• [SET PROBLEM]
Turn everything from the line containing "class: Aves" down to the end of the material into a numbered list, skipping blank lines and leaving out the pictures.

Data entries:
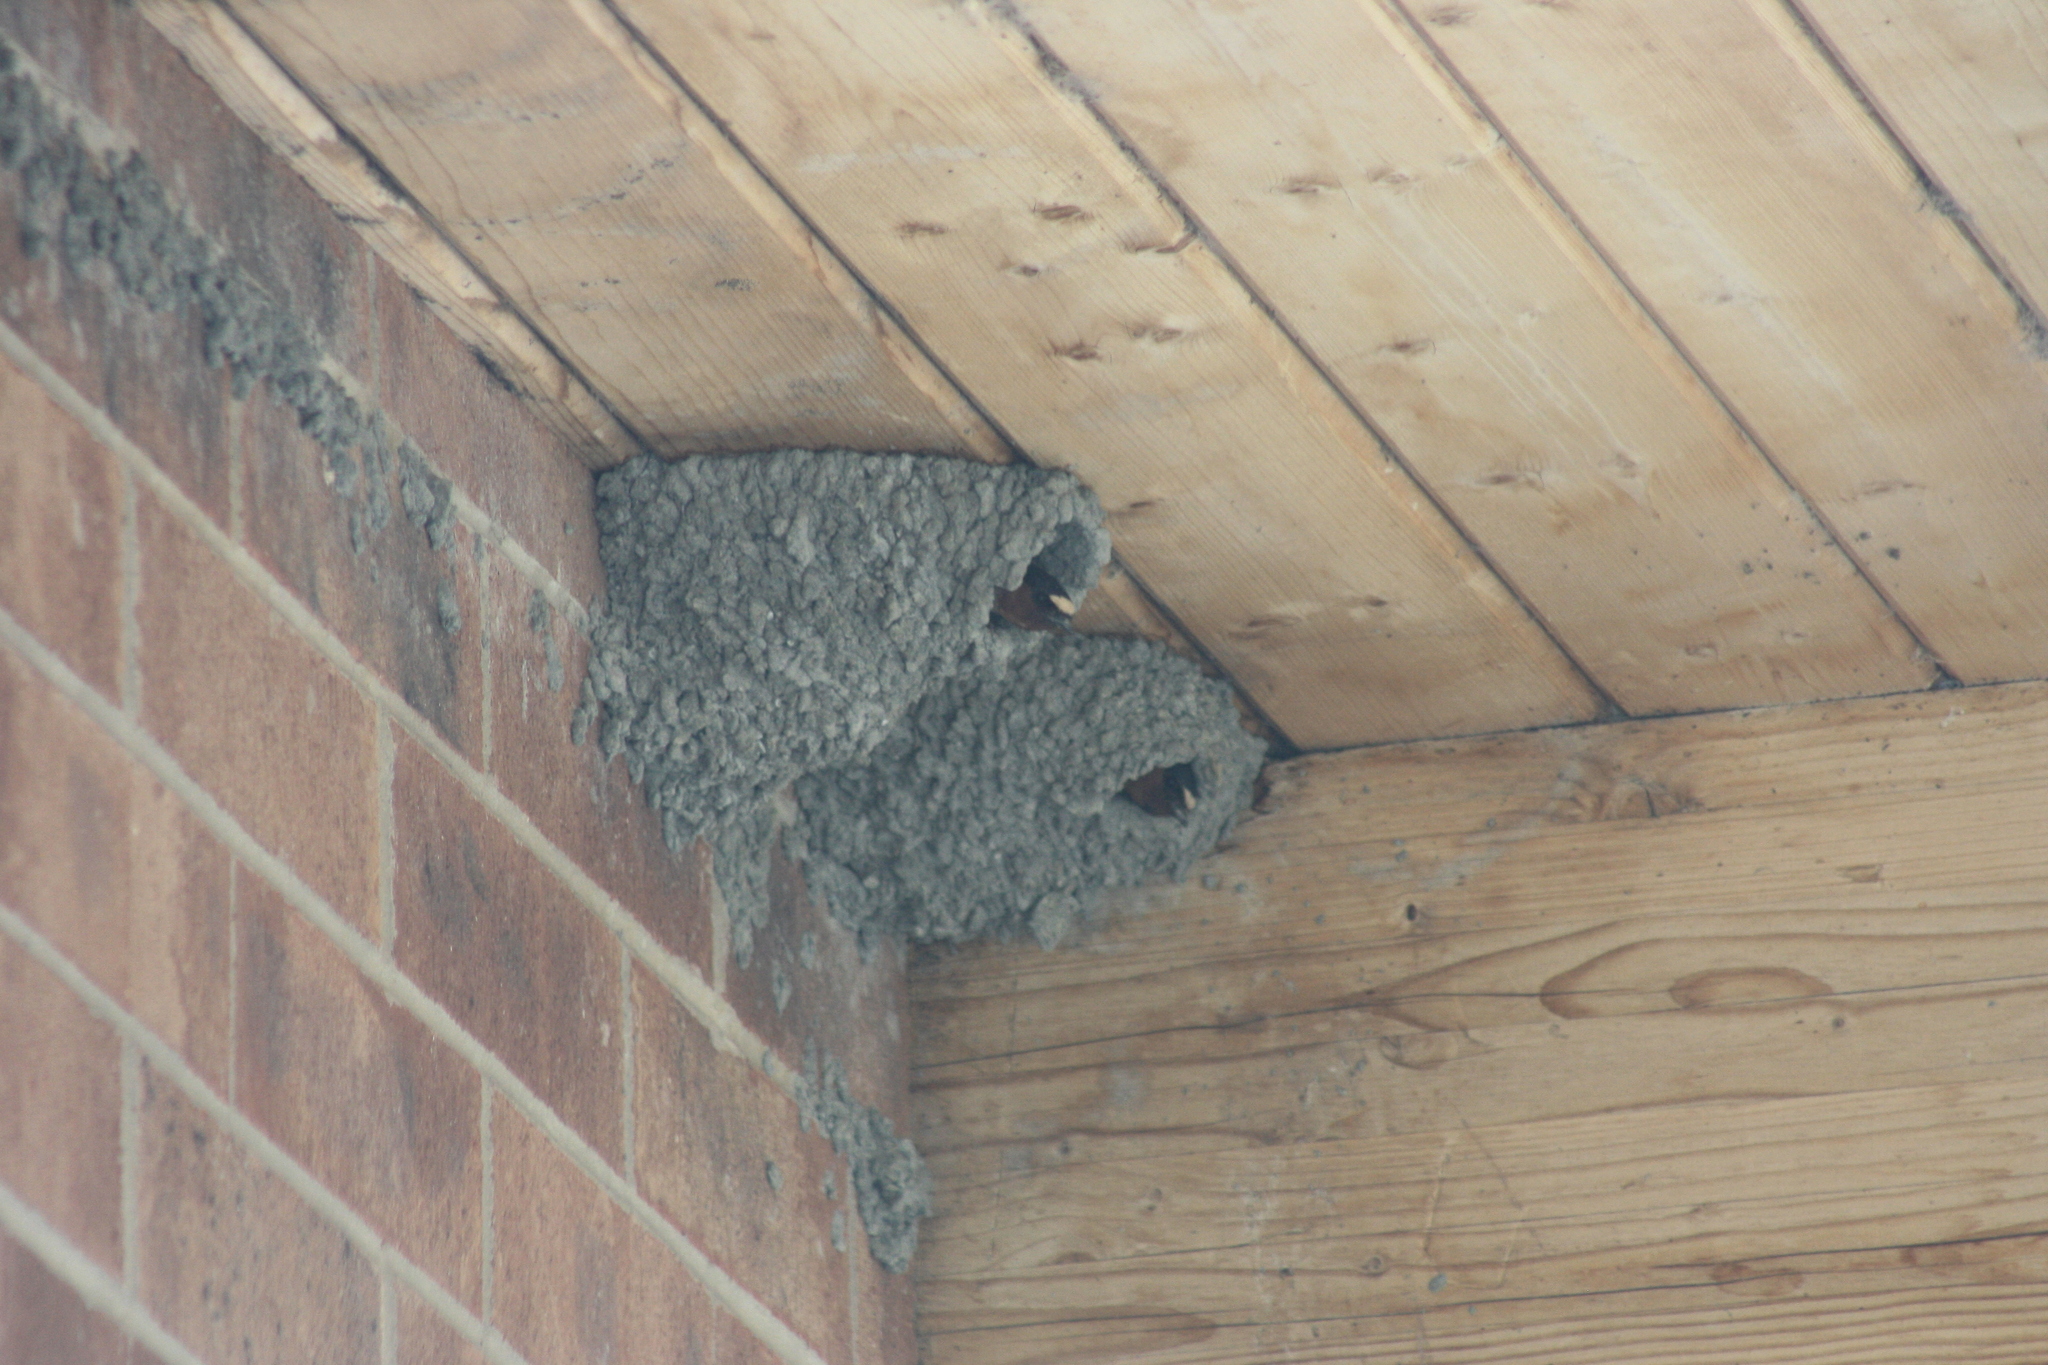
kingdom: Animalia
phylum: Chordata
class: Aves
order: Passeriformes
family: Hirundinidae
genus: Petrochelidon
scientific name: Petrochelidon pyrrhonota
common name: American cliff swallow
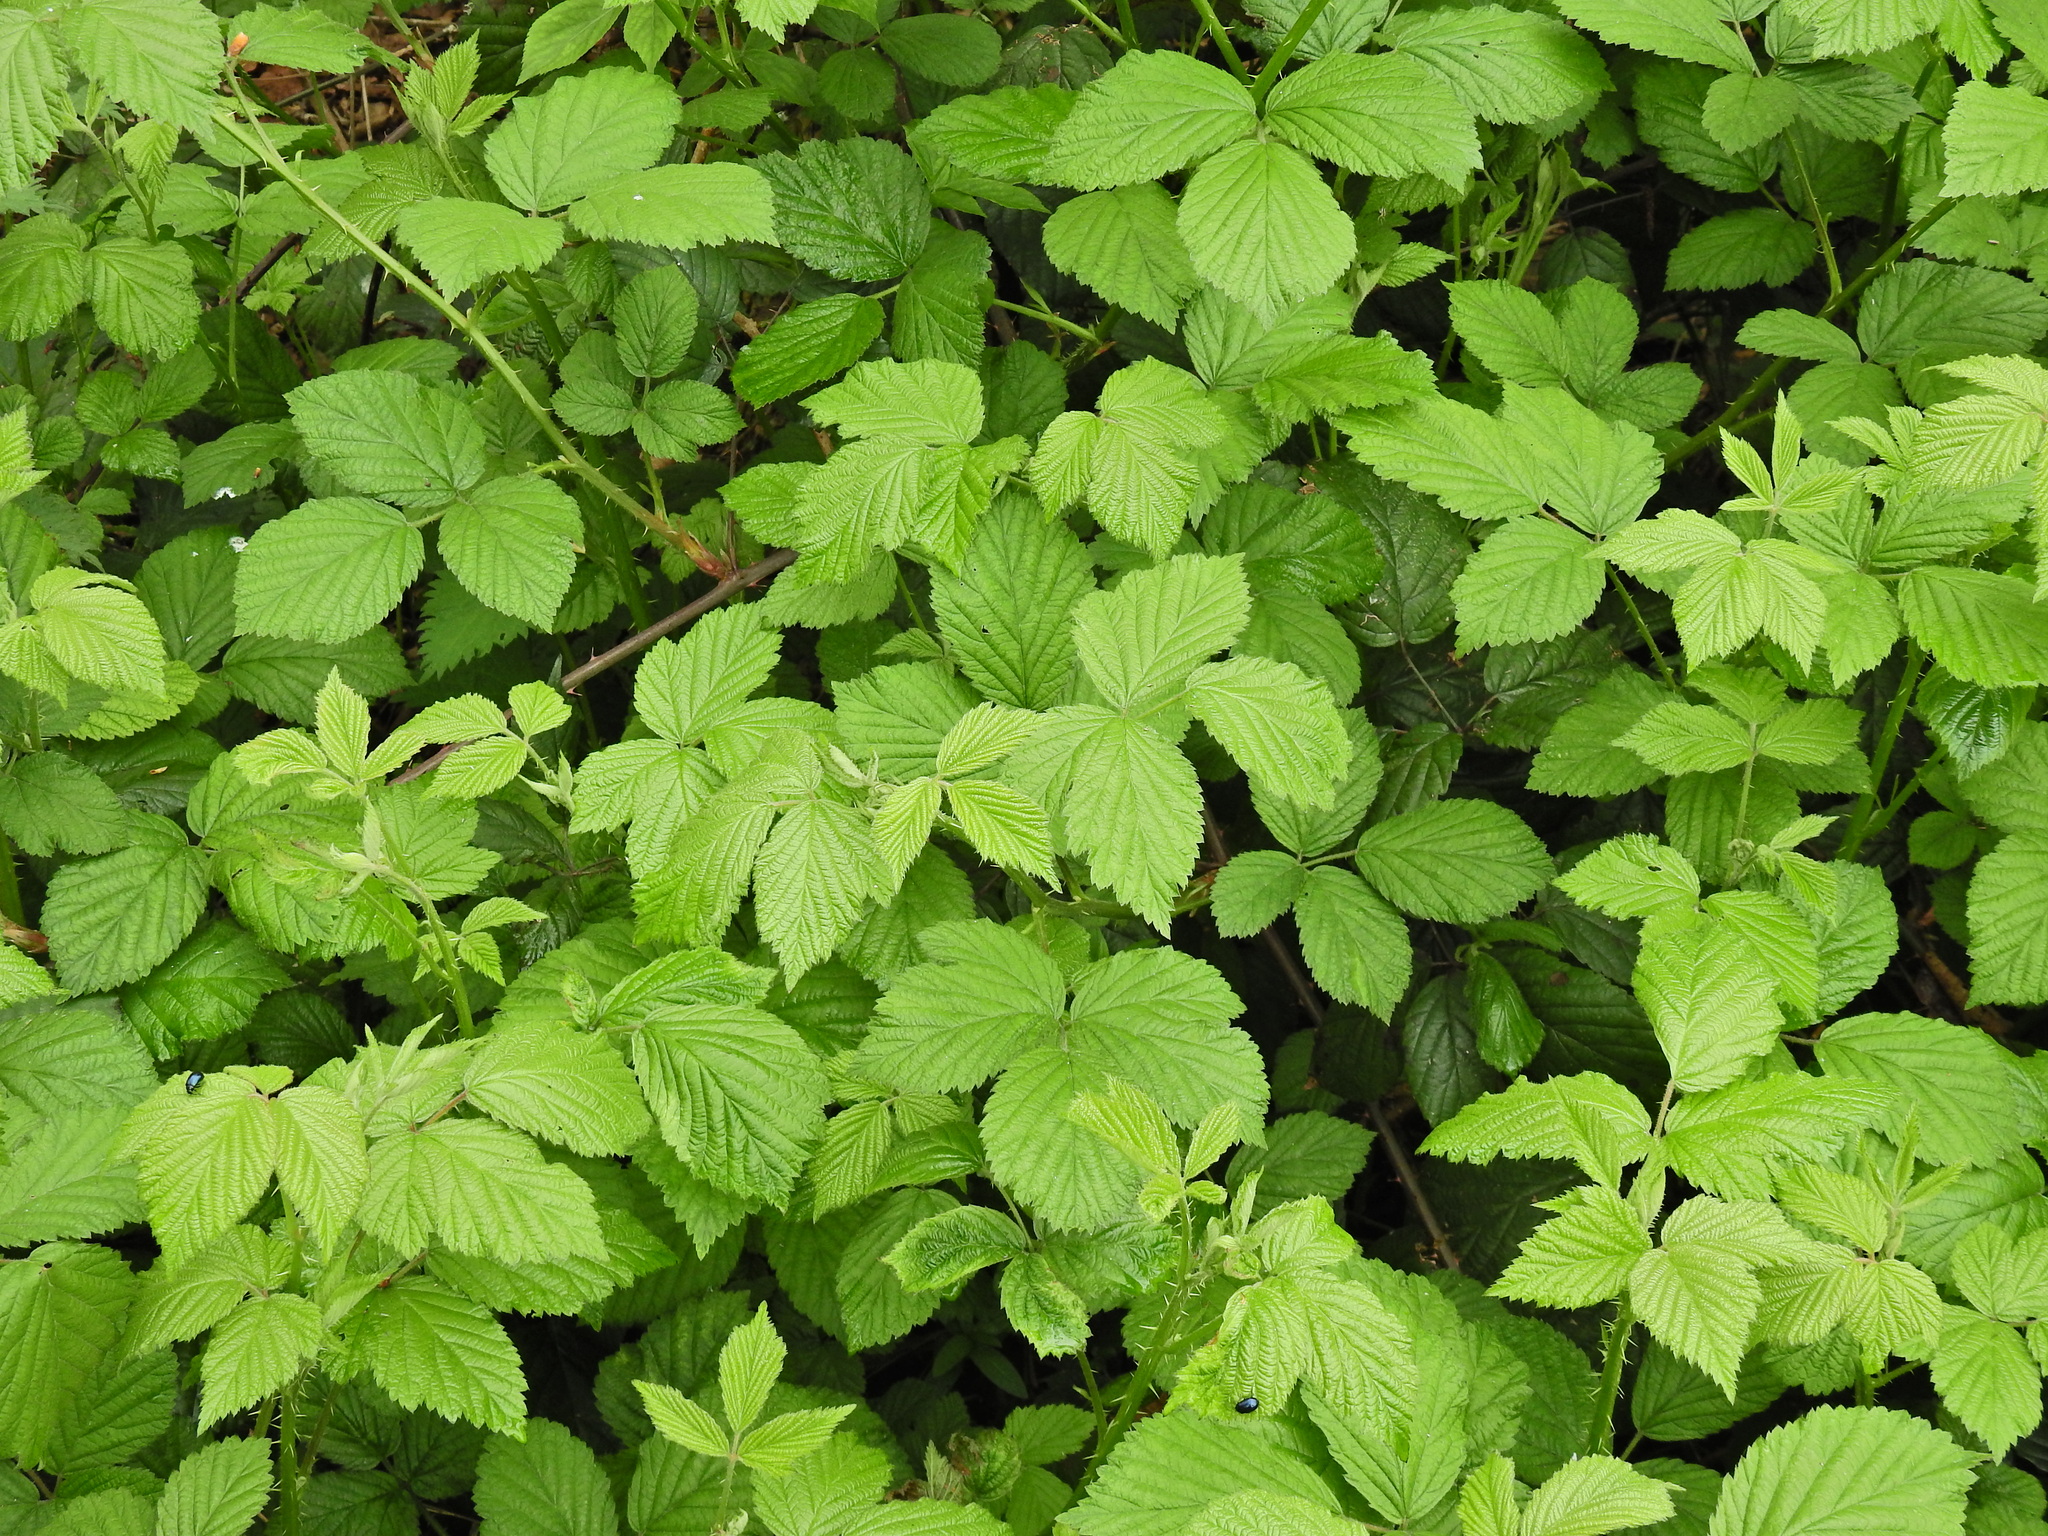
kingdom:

• [ANSWER TO THIS TASK]
1. class: Aves
2. order: Passeriformes
3. family: Hirundinidae
4. genus: Petrochelidon
5. scientific name: Petrochelidon pyrrhonota
6. common name: American cliff swallow
7. kingdom:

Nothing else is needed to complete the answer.